TASK INSTRUCTIONS:
Render the part of the records that opens with the line containing "order: Caryophyllales" and runs through the end of the records as a Markdown table with columns No. and Line, where No. gives the row number and Line gives the line. Leave out blank lines.

AVAILABLE DATA:
# # # # # # #
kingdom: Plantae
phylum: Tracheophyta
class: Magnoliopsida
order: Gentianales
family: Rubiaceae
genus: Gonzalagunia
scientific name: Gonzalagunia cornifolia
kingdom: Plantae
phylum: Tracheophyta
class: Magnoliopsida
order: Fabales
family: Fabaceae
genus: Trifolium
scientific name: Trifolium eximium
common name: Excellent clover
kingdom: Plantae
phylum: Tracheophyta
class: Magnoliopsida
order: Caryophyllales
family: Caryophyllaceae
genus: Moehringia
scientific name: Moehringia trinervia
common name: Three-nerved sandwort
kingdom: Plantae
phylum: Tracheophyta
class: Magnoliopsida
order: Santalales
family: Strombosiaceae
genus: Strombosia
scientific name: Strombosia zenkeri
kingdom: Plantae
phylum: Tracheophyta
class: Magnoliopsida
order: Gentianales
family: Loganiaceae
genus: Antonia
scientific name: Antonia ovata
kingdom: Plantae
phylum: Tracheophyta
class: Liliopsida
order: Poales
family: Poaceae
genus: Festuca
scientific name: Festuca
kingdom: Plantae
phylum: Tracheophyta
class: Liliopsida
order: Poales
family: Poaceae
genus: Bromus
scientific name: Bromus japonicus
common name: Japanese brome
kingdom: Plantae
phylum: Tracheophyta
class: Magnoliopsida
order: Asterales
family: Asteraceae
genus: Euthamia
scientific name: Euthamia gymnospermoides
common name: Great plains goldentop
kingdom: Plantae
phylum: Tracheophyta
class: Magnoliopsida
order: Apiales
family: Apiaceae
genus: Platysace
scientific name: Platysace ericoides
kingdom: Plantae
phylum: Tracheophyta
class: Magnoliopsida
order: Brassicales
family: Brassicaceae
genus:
# # # # # # #
WRITTEN ANSWER:
| No. | Line |
|---|---|
| 1 | order: Caryophyllales |
| 2 | family: Caryophyllaceae |
| 3 | genus: Moehringia |
| 4 | scientific name: Moehringia trinervia |
| 5 | common name: Three-nerved sandwort |
| 6 | kingdom: Plantae |
| 7 | phylum: Tracheophyta |
| 8 | class: Magnoliopsida |
| 9 | order: Santalales |
| 10 | family: Strombosiaceae |
| 11 | genus: Strombosia |
| 12 | scientific name: Strombosia zenkeri |
| 13 | kingdom: Plantae |
| 14 | phylum: Tracheophyta |
| 15 | class: Magnoliopsida |
| 16 | order: Gentianales |
| 17 | family: Loganiaceae |
| 18 | genus: Antonia |
| 19 | scientific name: Antonia ovata |
| 20 | kingdom: Plantae |
| 21 | phylum: Tracheophyta |
| 22 | class: Liliopsida |
| 23 | order: Poales |
| 24 | family: Poaceae |
| 25 | genus: Festuca |
| 26 | scientific name: Festuca |
| 27 | kingdom: Plantae |
| 28 | phylum: Tracheophyta |
| 29 | class: Liliopsida |
| 30 | order: Poales |
| 31 | family: Poaceae |
| 32 | genus: Bromus |
| 33 | scientific name: Bromus japonicus |
| 34 | common name: Japanese brome |
| 35 | kingdom: Plantae |
| 36 | phylum: Tracheophyta |
| 37 | class: Magnoliopsida |
| 38 | order: Asterales |
| 39 | family: Asteraceae |
| 40 | genus: Euthamia |
| 41 | scientific name: Euthamia gymnospermoides |
| 42 | common name: Great plains goldentop |
| 43 | kingdom: Plantae |
| 44 | phylum: Tracheophyta |
| 45 | class: Magnoliopsida |
| 46 | order: Apiales |
| 47 | family: Apiaceae |
| 48 | genus: Platysace |
| 49 | scientific name: Platysace ericoides |
| 50 | kingdom: Plantae |
| 51 | phylum: Tracheophyta |
| 52 | class: Magnoliopsida |
| 53 | order: Brassicales |
| 54 | family: Brassicaceae |
| 55 | genus: |